Fresh slippages have also come down and as a result, the system-level provision coverage ratio has jumped to 60.9 percent during the period.
"Steadfastly pursued recognition, repair and resolution resulted in the gross NPA ratio declining to 9.1 percent in FY19 from 11.2 percent in FY18," RBI said in the annual report for 2019 released Thursday.
The report said after the initial teething difficulties, the insolvency and bankruptcy code is proving to be a game-changer.
"Recoveries have gradually improved and as a result, deadlock in the potential path of the investment cycle are easing," it added. Capital buffers have been strengthened by
recapitalisation to the tune of Rs 2.7 lakh crore, including the budgetary allocations for FY20 and the abatement of stress has rekindled bank credit inflows, which are getting broad-based, it said.
The report notes that the new NPA recognition and resolution norms issed in June 2019 provide incentives for early resolution, with discretion to lenders on the processes.
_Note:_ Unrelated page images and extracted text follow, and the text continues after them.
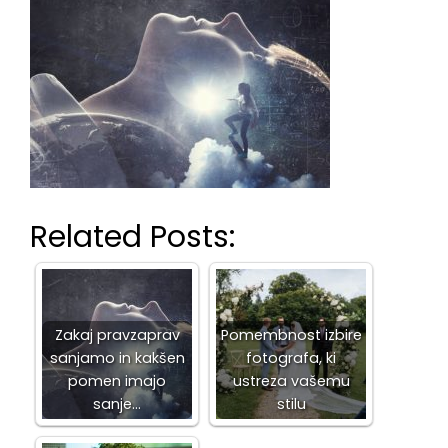
Related Posts:
Zakaj pravzaprav
Pomembnost izbire
sanjamo in kakšen
fotografa, ki
pomen imajo
ustreza vašemu
sanje…
stilu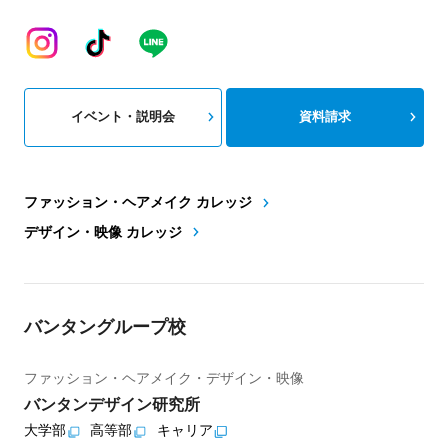
イベント・説明会
資料請求
ファッション・ヘアメイク カレッジ
デザイン・映像 カレッジ
バンタングループ校
ファッション・ヘアメイク・デザイン・映像
バンタンデザイン研究所
大学部
高等部
キャリア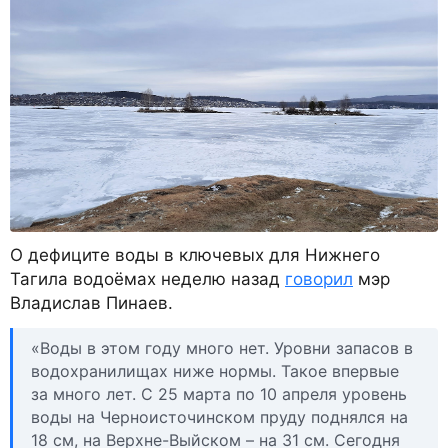
О дефиците воды в ключевых для Нижнего
Тагила водоёмах неделю назад
говорил
мэр
Владислав Пинаев.
«Воды в этом году много нет. Уровни запасов в
водохранилищах ниже нормы. Такое впервые
за много лет. С 25 марта по 10 апреля уровень
воды на Черноисточинском пруду поднялся на
18 см, на Верхне-Выйском – на 31 см. Сегодня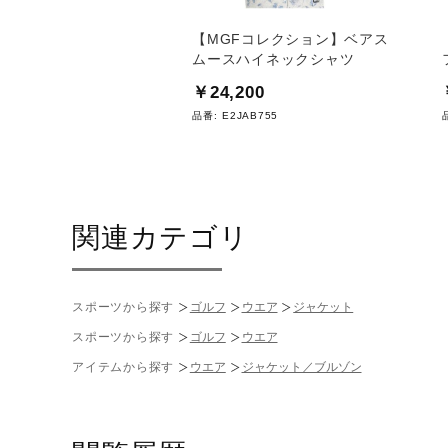
コレクション】モイス
【MGFコレクション】ベアス
チマテリアルミックスジ
ムースハイネックシャツ
ト
￥24,200
00
品番:
E2JAB755
C752
関連カテゴリ
スポーツから探す
ゴルフ
ウエア
ジャケット
スポーツから探す
ゴルフ
ウエア
アイテムから探す
ウエア
ジャケット／ブルゾン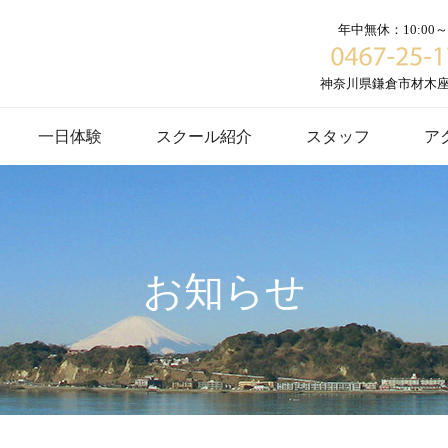
年中無休：10:00～1
神奈川県鎌倉市材木座６
一日体験
スクール紹介
スタッフ
ア
お知らせ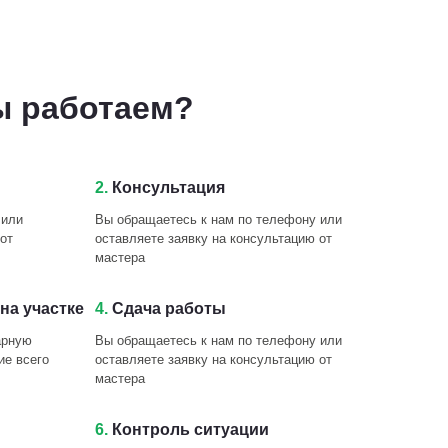
ы работаем?
2.
Консультация
 или
Вы обращаетесь к нам по телефону или
от
оставляете заявку на консультацию от
мастера
на участке
4.
Сдача работы
арную
Вы обращаетесь к нам по телефону или
ие всего
оставляете заявку на консультацию от
мастера
6.
Контроль ситуации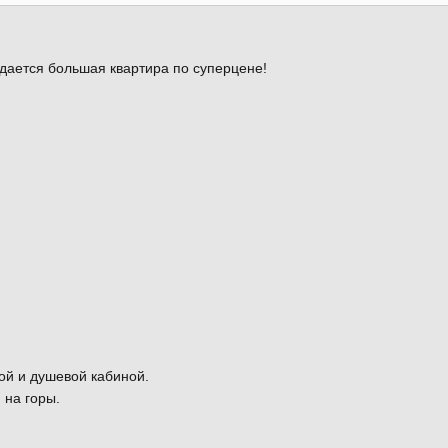
дается большая квартира по суперцене!
ой и душевой кабиной.
 на горы.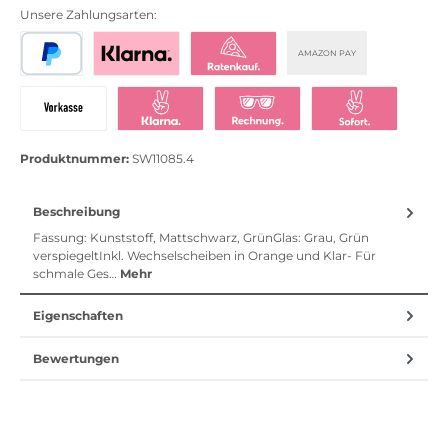
Unsere Zahlungsarten:
AMAZON PAY
PayPal
Bezahlen mit Klarna
Klarna Ratenkauf
Vorkasse
Klarna Sofort bezahlen
Klarna Rechnung
Klarna Sofortü
Produktnummer:
SW11085.4
Beschreibung
Fassung: Kunststoff, Mattschwarz, GrünGlas: Grau, Grün
verspiegeltInkl. Wechselscheiben in Orange und Klar- Für
schmale Ges…
Mehr
Eigenschaften
Bewertungen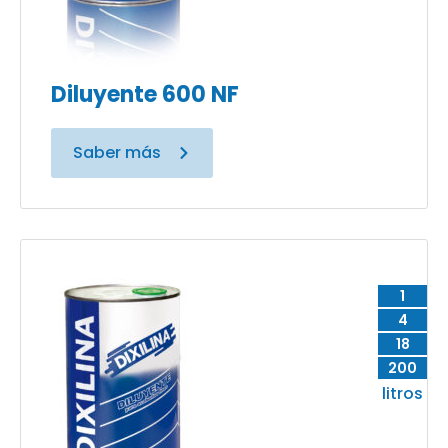
Diluyente 600 NF
Saber más
1
4
18
200
litros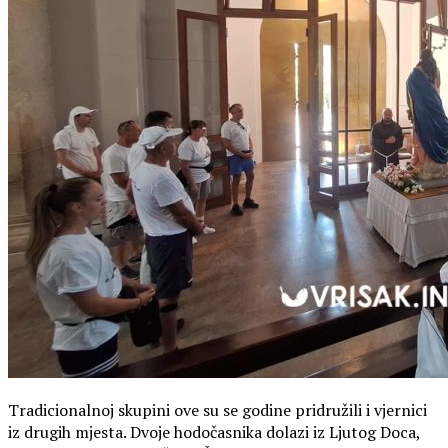
Tradicionalnoj skupini ove su se godine pridružili i vjernici
iz drugih mjesta. Dvoje hodočasnika dolazi iz Ljutog Doca,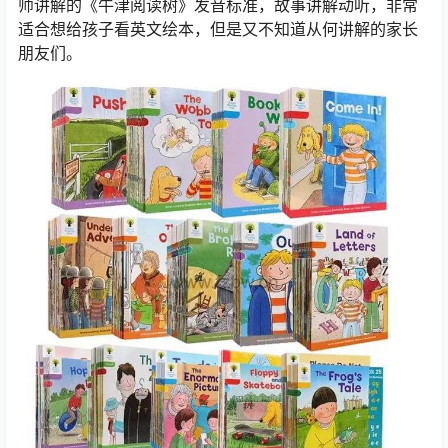
师讲解的《牛津阅读树》发音标准，故事讲解动听，非常
适合想给孩子看英文绘本，但是又不知道从何讲解的家长
朋友们。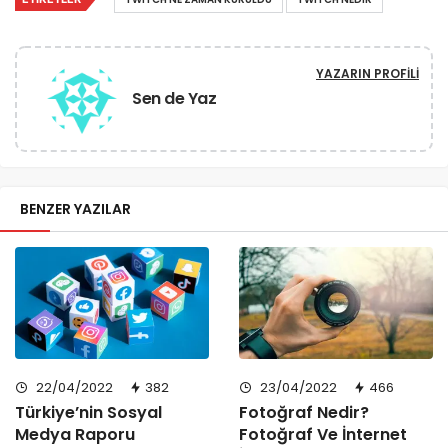
YAZARIN PROFILI
Sen de Yaz
BENZER YAZILAR
22/04/2022
382
23/04/2022
466
Türkiye’nin Sosyal
Fotoğraf Nedir?
Medya Raporu
Fotoğraf Ve İnternet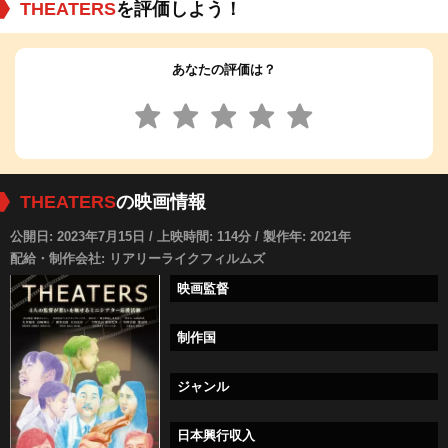
THEATERS
を評価しよう！
あなたの評価は？
THEATERS
の映画情報
公開日: 2023年7月15日 / 上映時間: 114分 / 製作年: 2021年
配給・制作会社: リアリーライクフィルムズ
映画監督
制作国
ジャンル
日本興行収入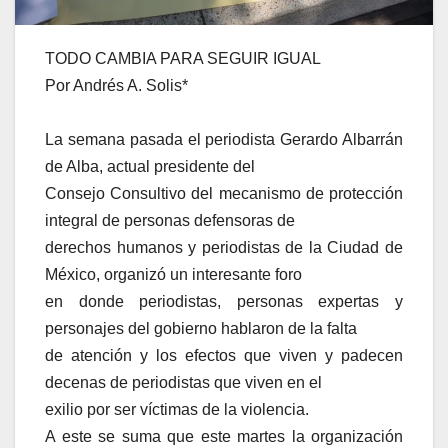
TODO CAMBIA PARA SEGUIR IGUAL
Por Andrés A. Solis*
La semana pasada el periodista Gerardo Albarrán
de Alba, actual presidente del
Consejo Consultivo del mecanismo de protección
integral de personas defensoras de
derechos humanos y periodistas de la Ciudad de
México, organizó un interesante foro
en donde periodistas, personas expertas y
personajes del gobierno hablaron de la falta
de atención y los efectos que viven y padecen
decenas de periodistas que viven en el
exilio por ser víctimas de la violencia.
A este se suma que este martes la organización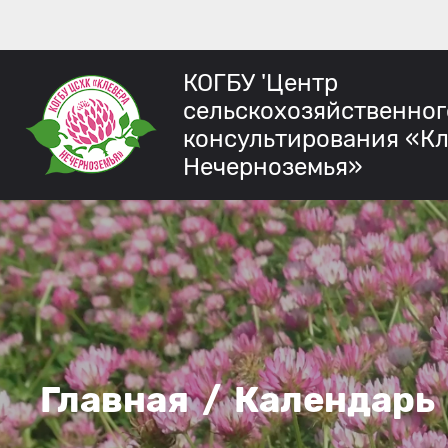
КОГБУ 'Центр
сельскохозяйственног
консультирования «К
Нечерноземья»
Главная
/
Календарь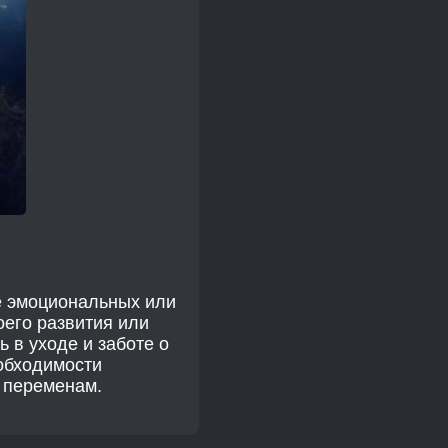
е эмоциональных или
оего развития или
 в уходе и заботе о
еобходимости
к переменам.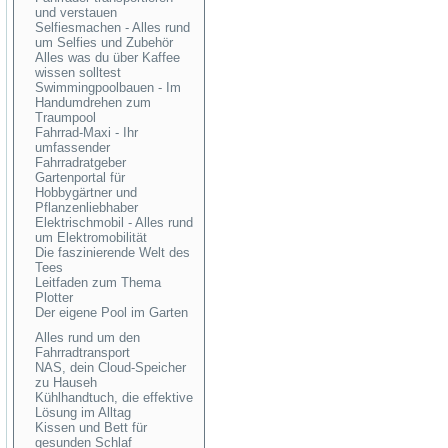
und verstauen
Selfiesmachen - Alles rund
um Selfies und Zubehör
Alles was du über Kaffee
wissen solltest
Swimmingpoolbauen - Im
Handumdrehen zum
Traumpool
Fahrrad-Maxi - Ihr
umfassender
Fahrradratgeber
Gartenportal für
Hobbygärtner und
Pflanzenliebhaber
Elektrischmobil - Alles rund
um Elektromobilität
Die faszinierende Welt des
Tees
Leitfaden zum Thema
Plotter
Der eigene Pool im Garten
Alles rund um den
Fahrradtransport
NAS, dein Cloud-Speicher
zu Hauseh
Kühlhandtuch, die effektive
Lösung im Alltag
Kissen und Bett für
gesunden Schlaf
"The objective is to ring-fence future build-ups of NPAs and protect the banking sector," the report said, adding the large exposure framework was revised to capture exposures and concentration risks more accurately and to align the framework with the international best practices.
The minimum leverage ratio has been revised for the systemically important banks and other financial entities for greater harmonisation with Basel III standards, it said.